O que ninguém te conta sobre o ramen de Tóquio
Tóquio tem centenas de lanchonetes de ramen — mas as mais memoráveis raramente aparecem nos guias turísticos. Estão escondidas em vielas de bairros como Shimokitazawa e Koenji, onde os moradores locais fazem fila sem pressa, sabendo que cada tigela vale a espera.
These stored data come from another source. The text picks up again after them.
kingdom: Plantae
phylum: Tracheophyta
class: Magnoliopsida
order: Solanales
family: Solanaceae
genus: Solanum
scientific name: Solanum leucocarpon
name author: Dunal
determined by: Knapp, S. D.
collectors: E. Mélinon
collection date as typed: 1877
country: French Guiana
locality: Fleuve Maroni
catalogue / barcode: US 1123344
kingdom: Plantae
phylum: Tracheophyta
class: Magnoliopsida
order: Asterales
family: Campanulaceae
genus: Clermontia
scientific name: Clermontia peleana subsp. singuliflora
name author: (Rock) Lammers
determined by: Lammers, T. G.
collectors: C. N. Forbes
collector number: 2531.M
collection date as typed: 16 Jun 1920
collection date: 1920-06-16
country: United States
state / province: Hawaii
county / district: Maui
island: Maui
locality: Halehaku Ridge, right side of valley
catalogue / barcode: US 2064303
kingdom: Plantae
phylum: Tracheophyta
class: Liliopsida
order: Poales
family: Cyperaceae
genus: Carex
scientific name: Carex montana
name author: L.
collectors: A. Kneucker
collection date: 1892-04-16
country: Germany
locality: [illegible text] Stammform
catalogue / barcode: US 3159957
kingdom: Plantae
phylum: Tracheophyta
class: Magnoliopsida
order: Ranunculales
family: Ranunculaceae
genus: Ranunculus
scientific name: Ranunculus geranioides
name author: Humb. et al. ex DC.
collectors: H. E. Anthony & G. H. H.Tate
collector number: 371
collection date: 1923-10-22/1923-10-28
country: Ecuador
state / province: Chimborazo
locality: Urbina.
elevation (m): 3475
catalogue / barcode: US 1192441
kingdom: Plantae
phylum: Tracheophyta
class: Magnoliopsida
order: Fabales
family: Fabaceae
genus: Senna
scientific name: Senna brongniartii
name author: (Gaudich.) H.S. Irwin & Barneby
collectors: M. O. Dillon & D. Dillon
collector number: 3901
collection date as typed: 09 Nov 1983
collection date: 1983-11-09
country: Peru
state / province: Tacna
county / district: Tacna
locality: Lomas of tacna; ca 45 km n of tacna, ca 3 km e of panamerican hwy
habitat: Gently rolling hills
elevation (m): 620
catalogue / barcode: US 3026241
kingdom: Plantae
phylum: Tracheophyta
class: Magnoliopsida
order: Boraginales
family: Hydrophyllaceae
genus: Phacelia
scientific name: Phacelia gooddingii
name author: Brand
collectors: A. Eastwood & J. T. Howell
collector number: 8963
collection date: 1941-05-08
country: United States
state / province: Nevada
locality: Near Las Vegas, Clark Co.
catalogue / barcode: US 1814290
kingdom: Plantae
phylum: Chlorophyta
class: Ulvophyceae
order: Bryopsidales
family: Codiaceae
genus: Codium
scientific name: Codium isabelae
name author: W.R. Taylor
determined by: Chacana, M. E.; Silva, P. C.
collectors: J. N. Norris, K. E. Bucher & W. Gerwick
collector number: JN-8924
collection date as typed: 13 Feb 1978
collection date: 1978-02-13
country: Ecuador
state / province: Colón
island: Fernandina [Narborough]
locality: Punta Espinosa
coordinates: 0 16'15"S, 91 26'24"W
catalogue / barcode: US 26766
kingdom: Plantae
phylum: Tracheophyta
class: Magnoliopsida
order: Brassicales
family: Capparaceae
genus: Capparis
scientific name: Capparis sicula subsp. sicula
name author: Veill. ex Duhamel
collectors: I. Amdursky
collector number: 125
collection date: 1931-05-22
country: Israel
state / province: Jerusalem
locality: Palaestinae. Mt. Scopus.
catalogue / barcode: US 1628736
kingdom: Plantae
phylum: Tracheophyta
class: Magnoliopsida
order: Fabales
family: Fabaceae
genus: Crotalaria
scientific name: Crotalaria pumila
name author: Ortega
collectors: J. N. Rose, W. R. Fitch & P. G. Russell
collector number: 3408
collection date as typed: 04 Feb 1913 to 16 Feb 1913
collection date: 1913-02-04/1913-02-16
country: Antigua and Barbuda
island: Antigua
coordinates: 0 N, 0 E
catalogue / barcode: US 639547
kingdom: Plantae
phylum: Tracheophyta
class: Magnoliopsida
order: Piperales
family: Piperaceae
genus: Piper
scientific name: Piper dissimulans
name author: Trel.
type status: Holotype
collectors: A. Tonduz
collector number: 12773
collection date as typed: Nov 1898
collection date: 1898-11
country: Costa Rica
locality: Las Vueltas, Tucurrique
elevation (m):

Por que fugir do circuito turístico?
As lanchonetes famosas do centro cobram entre ¥1.200 e ¥1.800 por tigela — algo entre R$ 50 e R$ 75 na cotação atual. Nos bairros alternativos, a mesma qualidade (às vezes superior) sai por ¥800 a ¥1.000, ou seja, em torno de R$ 35 a R$ 42. A diferença está no ambiente: balcões de madeira escura, cozinheiros que levam décadas no ofício e caldos que fermentam por mais de 18 horas.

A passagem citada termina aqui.